I joined TTI Chicago almost a year ago, and it’s been an interesting time here. Since my background is a bit different from most of the other folks here, I have many moments of “academic cognitive dissonance” as it were — but more on that later. Madhur Tulsiani is going to offer a toolkit course in the spring focusing on mathematical tools for CS theory — I wanted to revisit a topic from a few years ago, namely what an EE-systems/theory “toolkit” would look like. I think a similar course / seminar would be really handy (even for self-study), but the topics we came up with before seem a little dated now. It seems like the topics fall under a few categories

• advanced stochastic processes : stochastic approximation
• mathematical economics : game theory, auctions, mechanism design
• advanced probability : concentration of measure, random graphs
• optimization : stochastic control, dynamic programming, convex optimization
• mathematical statistics : asymptotic statistics, minimax theory

Roy’s observation is that these topics are already covered in graduate syllabi is still apt. But I still think that knowing a smattering of these topics is still important for general literacy and critical reading of papers.
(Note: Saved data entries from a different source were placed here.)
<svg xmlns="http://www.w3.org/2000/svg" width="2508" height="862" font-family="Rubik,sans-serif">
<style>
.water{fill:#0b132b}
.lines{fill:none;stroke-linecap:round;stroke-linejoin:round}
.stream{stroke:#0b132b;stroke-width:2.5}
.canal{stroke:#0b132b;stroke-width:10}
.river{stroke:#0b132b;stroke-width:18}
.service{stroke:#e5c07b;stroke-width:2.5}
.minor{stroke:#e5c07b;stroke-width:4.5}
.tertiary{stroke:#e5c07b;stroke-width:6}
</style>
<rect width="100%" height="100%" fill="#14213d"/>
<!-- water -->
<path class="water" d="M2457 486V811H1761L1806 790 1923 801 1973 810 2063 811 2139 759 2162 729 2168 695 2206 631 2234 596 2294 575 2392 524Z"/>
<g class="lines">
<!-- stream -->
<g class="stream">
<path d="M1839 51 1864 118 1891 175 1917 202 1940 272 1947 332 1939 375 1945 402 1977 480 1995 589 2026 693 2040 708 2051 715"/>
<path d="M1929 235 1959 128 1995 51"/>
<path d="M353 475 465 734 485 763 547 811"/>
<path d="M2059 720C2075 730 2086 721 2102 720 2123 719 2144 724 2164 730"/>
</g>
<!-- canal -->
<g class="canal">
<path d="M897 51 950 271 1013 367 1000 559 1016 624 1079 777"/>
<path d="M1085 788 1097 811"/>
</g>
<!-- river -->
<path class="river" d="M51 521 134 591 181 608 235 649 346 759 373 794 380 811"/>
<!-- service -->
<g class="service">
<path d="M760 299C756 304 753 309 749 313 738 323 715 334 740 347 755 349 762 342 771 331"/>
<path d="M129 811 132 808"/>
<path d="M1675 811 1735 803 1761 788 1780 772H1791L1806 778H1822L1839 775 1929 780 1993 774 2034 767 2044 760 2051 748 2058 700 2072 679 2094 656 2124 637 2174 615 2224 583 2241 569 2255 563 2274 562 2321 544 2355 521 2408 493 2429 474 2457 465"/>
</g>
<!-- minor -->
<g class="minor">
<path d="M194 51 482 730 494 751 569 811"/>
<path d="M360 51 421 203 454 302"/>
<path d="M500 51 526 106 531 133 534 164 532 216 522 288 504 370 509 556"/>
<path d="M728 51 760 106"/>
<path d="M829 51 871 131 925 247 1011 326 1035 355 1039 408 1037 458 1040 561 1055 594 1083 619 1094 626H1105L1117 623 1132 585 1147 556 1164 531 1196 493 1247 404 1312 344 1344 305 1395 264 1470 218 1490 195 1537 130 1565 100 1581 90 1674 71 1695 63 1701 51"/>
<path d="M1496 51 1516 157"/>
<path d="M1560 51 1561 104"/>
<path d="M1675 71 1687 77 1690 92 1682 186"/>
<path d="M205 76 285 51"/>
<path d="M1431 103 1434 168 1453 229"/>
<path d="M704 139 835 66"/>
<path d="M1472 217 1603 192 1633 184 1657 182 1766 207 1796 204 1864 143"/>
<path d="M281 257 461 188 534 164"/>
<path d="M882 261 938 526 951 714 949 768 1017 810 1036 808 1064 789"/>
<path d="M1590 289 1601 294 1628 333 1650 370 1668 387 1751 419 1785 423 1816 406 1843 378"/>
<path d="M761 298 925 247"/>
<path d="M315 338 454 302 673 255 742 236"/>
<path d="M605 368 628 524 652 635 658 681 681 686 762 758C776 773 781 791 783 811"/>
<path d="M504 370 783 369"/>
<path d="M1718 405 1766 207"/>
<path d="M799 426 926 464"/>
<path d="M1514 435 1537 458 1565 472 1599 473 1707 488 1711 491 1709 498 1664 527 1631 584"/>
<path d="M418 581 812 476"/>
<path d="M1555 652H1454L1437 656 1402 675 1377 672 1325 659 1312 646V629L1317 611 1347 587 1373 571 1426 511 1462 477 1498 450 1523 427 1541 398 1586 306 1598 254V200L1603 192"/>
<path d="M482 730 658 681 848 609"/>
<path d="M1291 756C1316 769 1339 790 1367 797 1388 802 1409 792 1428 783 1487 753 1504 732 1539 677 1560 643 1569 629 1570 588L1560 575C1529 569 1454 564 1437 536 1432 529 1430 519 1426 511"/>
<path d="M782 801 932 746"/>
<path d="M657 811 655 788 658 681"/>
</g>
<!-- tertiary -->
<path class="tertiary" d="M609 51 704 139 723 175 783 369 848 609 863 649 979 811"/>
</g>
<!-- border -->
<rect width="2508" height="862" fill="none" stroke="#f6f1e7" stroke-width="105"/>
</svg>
In reading a new paper I first situate the techniques within the context of things I know about — if I have to absorb the author’s cursory description of the general method as well as its application to the problem at hand, I get bogged down in the former and find the latter mystifying.

Actually, I think what would be great is to make tutorials on the topics and gather them together. I know that people who make research tutorials spend a lot of time on them and there’s some reluctance to gather them together, but these topics are not bleeding edge and could be part of a course. It’s sort of like Connexions, but perhaps a little less wiki-like and more lecture-notes like. What would be the best way to do that?
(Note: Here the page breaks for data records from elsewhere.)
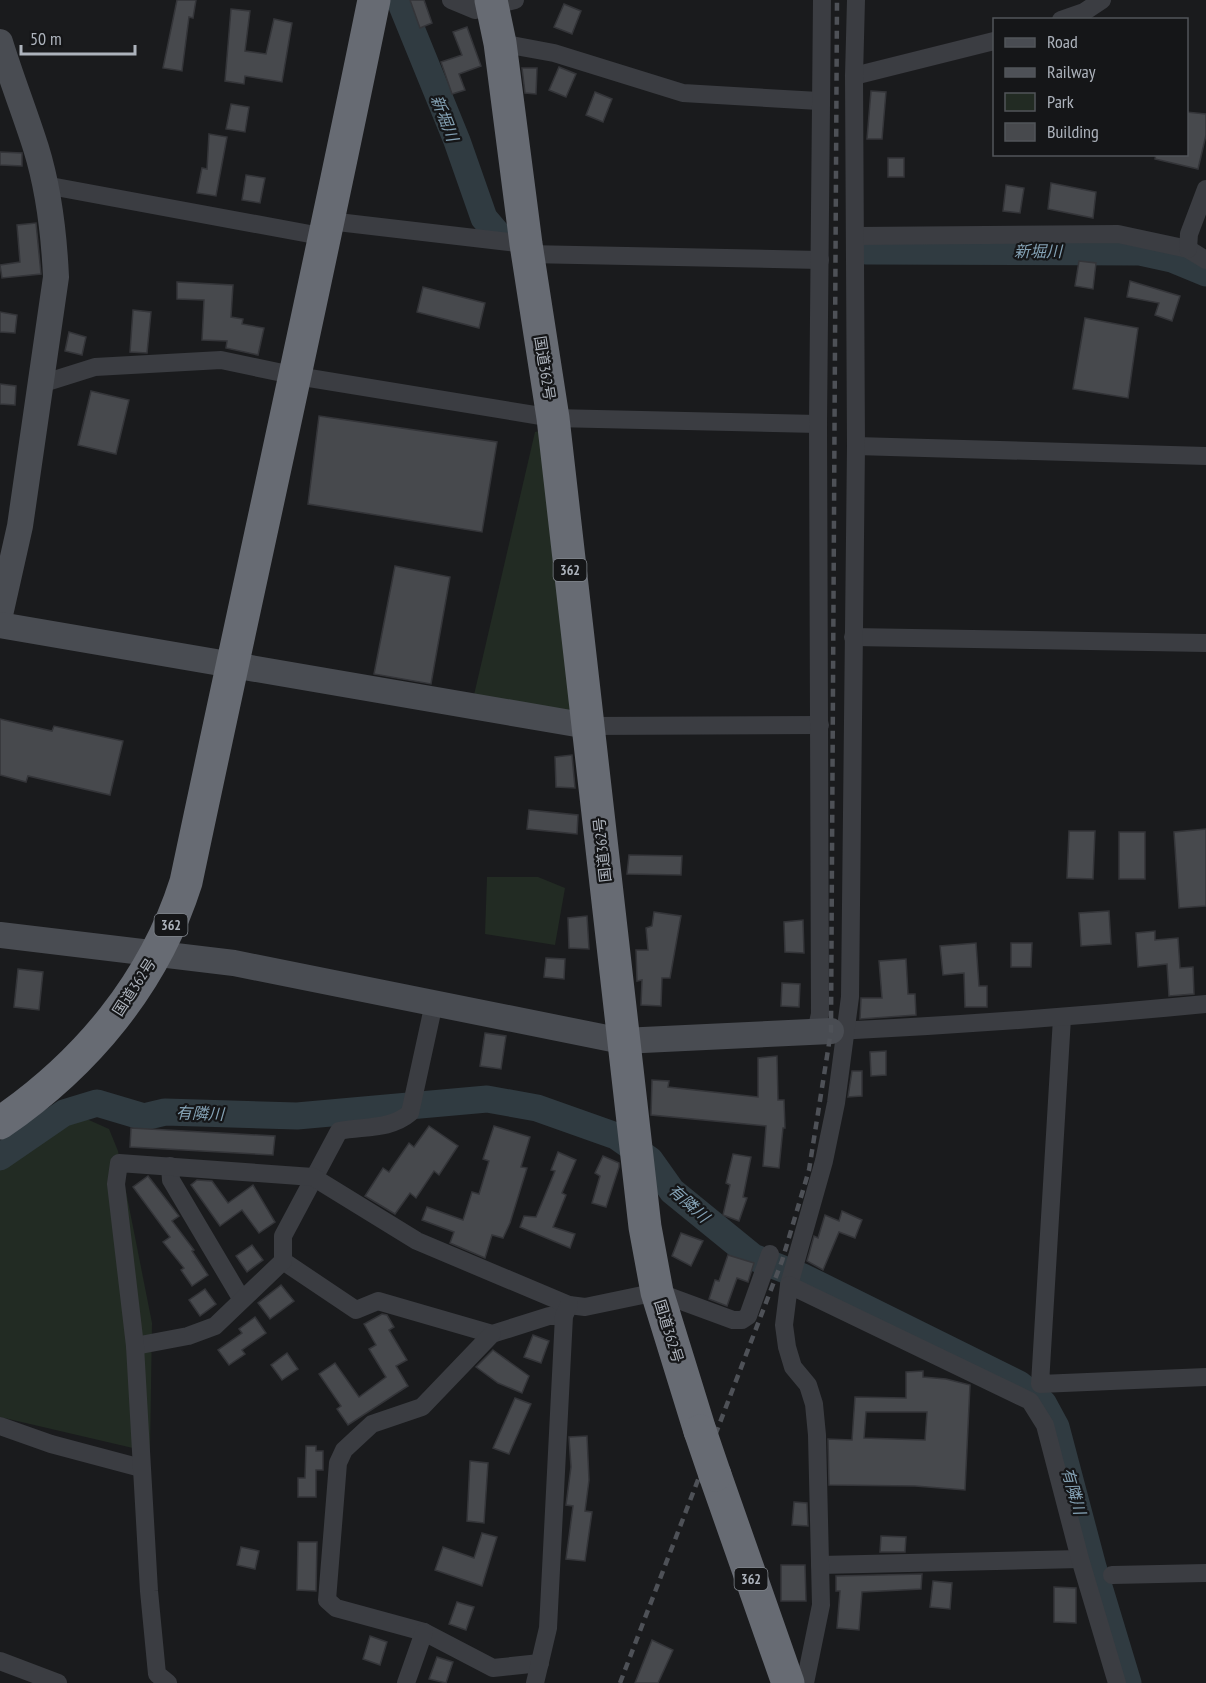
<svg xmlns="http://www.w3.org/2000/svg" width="1206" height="1683" viewBox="0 0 1206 1683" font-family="'PT Sans Narrow','Noto Sans JP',sans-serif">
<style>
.green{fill:#222b23}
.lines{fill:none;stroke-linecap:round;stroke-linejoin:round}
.river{stroke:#303b41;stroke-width:27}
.building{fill:#47494d;stroke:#343539;stroke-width:1.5;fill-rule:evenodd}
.street{stroke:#3b3d42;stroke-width:18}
.secondary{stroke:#494c52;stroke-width:26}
.highway{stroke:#676b73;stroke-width:33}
.rail{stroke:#4e5157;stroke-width:4.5;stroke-dasharray:8 6;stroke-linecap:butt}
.highway-bridge{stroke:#676b73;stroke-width:33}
.labels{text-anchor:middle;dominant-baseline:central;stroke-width:4.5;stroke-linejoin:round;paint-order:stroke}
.shield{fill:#151618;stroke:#7f848b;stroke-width:1.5}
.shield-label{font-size:14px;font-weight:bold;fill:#adb3bc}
.street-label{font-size:15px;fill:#adb3bc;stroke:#151618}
.water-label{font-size:16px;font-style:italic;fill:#85a3b6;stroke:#151618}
</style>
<rect width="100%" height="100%" fill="#1a1b1d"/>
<g class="green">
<polygon points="554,427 576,712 474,695 535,432"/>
<polygon points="487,877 538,877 565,888 555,945 485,934"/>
<polygon points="62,1108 109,1129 118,1151 152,1323 150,1452 0,1417 0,1145"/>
</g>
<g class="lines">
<g class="river">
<polyline points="400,1 457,141 484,218 496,232"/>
<polyline points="866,251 1140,252 1172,259 1206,273"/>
<polyline points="0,1157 64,1113 97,1103 144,1117 165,1112 297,1116 487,1099 537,1108 616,1136 650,1160 672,1191 753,1257 803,1277 1019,1384 1043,1403 1056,1427 1093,1567 1128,1683"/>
</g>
</g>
<g class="building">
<polygon points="177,0 196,0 193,18 189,17 182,71 163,68"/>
<polygon points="410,0 424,0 432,23 420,28"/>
<polygon points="564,4 581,11 572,34 554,27"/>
<polygon points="231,9 250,11 245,51 266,54 274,19 292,23 282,82 245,76 244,84 225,81"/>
<polygon points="467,27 481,66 459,74 465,90 452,94 441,62 462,55 453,32"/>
<polygon points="559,67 576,74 566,97 549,90"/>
<polygon points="522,68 537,68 536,94 525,93"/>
<polygon points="871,91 886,92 882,139 867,139"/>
<polygon points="595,92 612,99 603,122 586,115"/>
<polygon points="231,104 249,107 245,132 226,129"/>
<polygon points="1186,112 1206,114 1206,135 1198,169 1155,159 1156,154 1186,154"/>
<polygon points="209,134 227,137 216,196 197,193 202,168 207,169"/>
<polygon points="0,152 22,153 22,166 0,165"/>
<rect x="888" y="158" width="16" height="19"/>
<polygon points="246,175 265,178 260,203 242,200"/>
<polygon points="1051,183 1096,192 1093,218 1048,209"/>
<polygon points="1006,185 1024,188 1020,213 1003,211"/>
<polygon points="36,223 41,274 2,278 0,265 20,262 17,225"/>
<polygon points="1079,261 1096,263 1093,289 1075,286"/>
<polygon points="1130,281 1180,296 1172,321 1155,315 1159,303 1127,297"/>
<polygon points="177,282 233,285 231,317 243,319 242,324 264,328 258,355 226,348 227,341 202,340 204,300 177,299"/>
<polygon points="423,287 485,303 479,328 417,312"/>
<polygon points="133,310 151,312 147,353 130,352"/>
<polygon points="0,312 17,315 15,333 0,332"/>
<polygon points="1085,318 1138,328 1128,398 1073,389"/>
<polygon points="69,332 86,337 82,355 65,351"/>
<polygon points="0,384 16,386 15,405 0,404"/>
<polygon points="91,391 129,400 116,454 78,445"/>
<polygon points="319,416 497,442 482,532 308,504"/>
<polygon points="395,566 450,577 431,684 374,674"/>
<polygon points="0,719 52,731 54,726 123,741 110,795 28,776 26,782 0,775"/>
<polygon points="572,755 575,788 556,787 555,757"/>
<polygon points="529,810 578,815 577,834 527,829"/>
<polygon points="1206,829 1206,906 1179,908 1174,832"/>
<polygon points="1069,831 1095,831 1093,879 1067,878"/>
<rect x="1119" y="832" width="26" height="47"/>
<polygon points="629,855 682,856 681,875 627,874"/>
<polygon points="1109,911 1111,944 1081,946 1079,913"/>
<polygon points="654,912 681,916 670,978 662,978 661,1006 641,1005 642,980 637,981 636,950 648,950 646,928 652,926"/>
<polygon points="587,916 589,949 569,948 568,918"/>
<polygon points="803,920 804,953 785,952 784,922"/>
<polygon points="1155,931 1155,940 1178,938 1180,968 1193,967 1194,994 1169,996 1167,964 1138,967 1136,933"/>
<polygon points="976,943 979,986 987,986 987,1007 965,1007 964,973 943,975 940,946"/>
<polygon points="1011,943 1032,943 1031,967 1011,967"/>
<polygon points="546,958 565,959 564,979 544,977"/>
<polygon points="906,959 908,994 915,994 916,1015 860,1019 861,998 882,998 879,961"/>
<polygon points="18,969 43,972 39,1010 14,1007"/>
<polygon points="782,983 800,984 799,1007 781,1006"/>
<polygon points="485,1033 506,1036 501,1069 480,1066"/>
<polygon points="886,1051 886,1075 871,1076 870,1052"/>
<polygon points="777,1056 778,1100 784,1100 785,1128 783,1128 779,1168 763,1166 766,1126 651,1115 652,1080 669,1081 668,1087 758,1097 758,1058"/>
<polygon points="852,1071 862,1071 862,1096 848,1097"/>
<polygon points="429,1126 458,1146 439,1175 434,1171 416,1198 410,1193 395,1214 365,1196 383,1168 389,1172 409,1143 414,1147"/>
<polygon points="494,1126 530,1137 521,1167 527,1168 510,1223 503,1238 492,1235 485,1258 450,1243 454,1232 422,1220 427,1207 463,1220 472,1192 479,1194 489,1161 483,1159"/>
<polygon points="131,1128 275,1136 273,1155 130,1147"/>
<polygon points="558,1152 576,1160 562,1193 566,1195 553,1227 575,1234 570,1248 520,1227 524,1216 536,1217 555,1171 551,1170"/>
<polygon points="733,1154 751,1157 743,1197 747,1198 739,1221 723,1215 730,1185 726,1183"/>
<polygon points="603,1156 619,1163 619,1167 606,1207 592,1203 600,1176 595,1173"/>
<polygon points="148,1176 179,1216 172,1221 194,1250 192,1251 208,1275 192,1286 181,1270 184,1268 163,1242 170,1237 133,1187"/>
<polygon points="197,1180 212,1181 228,1203 253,1185 275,1222 259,1233 242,1210 220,1226 191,1185"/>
<polygon points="842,1211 862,1220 855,1238 839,1232 823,1270 807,1261 814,1236 818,1238 825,1215 839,1221"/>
<polygon points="681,1233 703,1241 691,1266 672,1256"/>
<polygon points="252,1245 263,1260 247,1272 236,1256"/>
<polygon points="728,1255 754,1263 748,1282 737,1278 727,1306 709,1299 715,1280 719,1281"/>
<polygon points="281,1285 294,1301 270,1319 258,1303"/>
<polygon points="205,1289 216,1304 200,1316 189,1300"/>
<polygon points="382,1314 387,1315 394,1327 389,1330 407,1360 396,1366 408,1386 348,1425 337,1409 341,1406 319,1374 335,1363 359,1397 386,1377 369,1349 376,1345 364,1324"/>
<polygon points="255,1317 266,1333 242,1350 245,1354 229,1365 218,1350 242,1333 239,1329"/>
<polygon points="533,1335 549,1341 541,1363 524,1357"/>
<polygon points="493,1350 529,1376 522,1393 498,1383 476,1367"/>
<polygon points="287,1353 298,1369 282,1380 271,1365"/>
<path d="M923 1371V1377L946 1379 970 1385 965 1490 915 1486 829 1485 828 1439 852 1440 855 1397 906 1398V1372ZM866 1412H927L925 1440 864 1438Z"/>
<polygon points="515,1398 531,1404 509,1454 493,1448"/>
<polygon points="587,1436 589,1480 585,1511 592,1512 585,1561 566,1559 573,1506 566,1505 571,1467 569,1437"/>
<polygon points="306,1446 316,1446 316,1451 323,1451 323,1470 316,1470 316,1497 298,1497 298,1478 305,1478"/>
<polygon points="470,1461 488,1463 484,1523 467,1521"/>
<polygon points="794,1502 807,1503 808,1526 792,1525"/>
<polygon points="482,1533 497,1537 482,1586 435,1570 443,1547 474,1558"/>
<polygon points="881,1536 906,1537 905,1552 880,1552"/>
<polygon points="298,1542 317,1542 316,1591 297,1590"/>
<polygon points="241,1547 259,1551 255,1569 237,1565"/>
<polygon points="781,1565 805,1565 806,1601 781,1601"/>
<polygon points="922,1574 921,1589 862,1592 859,1630 837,1628 840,1591 836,1591 836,1576"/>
<polygon points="933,1581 952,1583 950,1609 930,1607"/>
<polygon points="1054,1587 1076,1588 1076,1623 1054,1622"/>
<polygon points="457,1602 474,1607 466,1630 449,1624"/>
<polygon points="370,1636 387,1642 380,1665 363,1659"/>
<polygon points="652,1640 673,1650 658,1683 635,1683"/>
<polygon points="437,1657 453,1662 446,1683 429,1679"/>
</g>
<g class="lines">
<g class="street">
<polyline points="451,0 475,10 515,0"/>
<polyline points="1061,20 1084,12 1102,0"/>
<polyline points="500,43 554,53 683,93 819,101"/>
<polyline points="854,76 994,41"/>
<polyline points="45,185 326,237"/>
<polyline points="329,221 526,244"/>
<polyline points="856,236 1118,234 1188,249 1206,260"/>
<polyline points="1188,249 1189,234 1206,189"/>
<polyline points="527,254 820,260"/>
<polyline points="41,384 95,367 221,360 297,376 553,418 818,424"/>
<polyline points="856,446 1206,456"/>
<polyline points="853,637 1206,643"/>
<polyline points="588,726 820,725"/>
<polyline points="1062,1018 1040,1384 1206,1377"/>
<polyline points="816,1031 820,1014 818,424 822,0"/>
<path d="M837 1031C960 1025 1083 1016 1206 1004"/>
<polyline points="170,1166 171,1180 242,1300"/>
<polyline points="283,1261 356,1310 378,1301 492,1334 549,1316 564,1316"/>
<polyline points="789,1285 824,1161 836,1103 850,997 856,446 854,76 856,0"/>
<polyline points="492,1334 422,1407 372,1424 344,1450 338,1463 327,1600 336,1608 424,1632 493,1668 540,1663"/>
<path d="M135 1346 188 1336 215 1326 283 1261V1236L339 1131C363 1126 390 1130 410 1113L434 1003"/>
<polyline points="0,1426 51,1444 141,1468"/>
<polyline points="820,1565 1080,1559"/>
<polyline points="1112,1575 1206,1573"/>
<polyline points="0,1661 58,1683"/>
<polyline points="168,1683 157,1674 149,1591 135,1346 116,1184 119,1163 313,1177 417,1241 569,1305 585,1307 657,1292 733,1320 742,1320 748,1316 770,1254"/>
<polyline points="406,1683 424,1632"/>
<polyline points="535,1683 548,1628 564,1316 569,1305"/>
<polyline points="805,1683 821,1605 817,1435 814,1404 808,1385 793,1367 787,1347 784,1325 789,1285 1030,1401 1045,1425 1080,1559 1117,1683"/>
</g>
<g class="secondary">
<path d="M0 42C11 78 25 113 36 148 49 190 54 234 56 277L20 526 0 615"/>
<polyline points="0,625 588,726"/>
<polyline points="0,935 234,963 622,1041 831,1031"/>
</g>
<g class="highway">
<polyline points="491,0 500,43 526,244 553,418 645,1227 657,1292 700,1431"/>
<path d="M0 1123C86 1064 154 983 186 882 248 588 314 295 374 0"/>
<polyline points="715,1475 788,1683"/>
</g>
<polyline class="rail" points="620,1683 782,1261 809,1170 831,1031 837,0"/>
<polyline class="highway-bridge" points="700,1431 715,1475"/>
</g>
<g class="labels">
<g class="shield">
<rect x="553.5" y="559" width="33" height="22" rx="4.5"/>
<rect x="154.5" y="914" width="33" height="22" rx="4.5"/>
<rect x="734.5" y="1568" width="33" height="22" rx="4.5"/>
</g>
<g class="shield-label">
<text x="570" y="570">362</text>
<text x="171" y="925">362</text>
<text x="751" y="1579">362</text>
</g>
<g class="street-label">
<text transform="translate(545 368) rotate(81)">国道362号</text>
<text transform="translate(602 850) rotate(-96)">国道362号</text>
<text transform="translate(134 987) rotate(-57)">国道362号</text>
<text transform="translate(669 1331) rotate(73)">国道362号</text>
</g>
<g class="water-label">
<text transform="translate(445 118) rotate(69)">新堀川</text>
<text x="1038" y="251">新堀川</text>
<text transform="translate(200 1113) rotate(2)">有隣川</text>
<text transform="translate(689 1203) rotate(42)">有隣川</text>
<text transform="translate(1074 1491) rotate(74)">有隣川</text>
</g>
</g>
<rect x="993" y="18" width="195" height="138" fill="#151618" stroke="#52555a" stroke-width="1.5"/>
<rect x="1005" y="38" width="30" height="9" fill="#494c52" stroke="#52555a" stroke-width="1.5"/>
<text x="1047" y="48" font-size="18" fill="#adb3bc">Road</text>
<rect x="1005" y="68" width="30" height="9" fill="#4e5157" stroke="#52555a" stroke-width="1.5"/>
<text x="1047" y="78" font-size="18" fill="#adb3bc">Railway</text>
<rect x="1005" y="93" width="30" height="18" fill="#222b23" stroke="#52555a" stroke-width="1.5"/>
<text x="1047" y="108" font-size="18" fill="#adb3bc">Park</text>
<rect x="1005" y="123" width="30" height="18" fill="#47494d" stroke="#52555a" stroke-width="1.5"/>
<text x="1047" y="138" font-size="18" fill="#adb3bc">Building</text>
<path d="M21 45v9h114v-9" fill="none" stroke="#adb3bc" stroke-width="3"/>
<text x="30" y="45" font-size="18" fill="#adb3bc" stroke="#151618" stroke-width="4.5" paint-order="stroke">50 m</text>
</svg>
As an aside, Madhur is also thinking of doing a more focused course later which would cover coding and information theory for (theoretical) computer scientists. I’ve thought a fair bit about such a course focused on machine learning — focusing a bit more on statistical issues like redundancy and Sanov’s theorem instead of Gaussian channels. But how could one do an information theory course without $\frac{1}{2} \log( 1 + \mathsf{SNR} )$?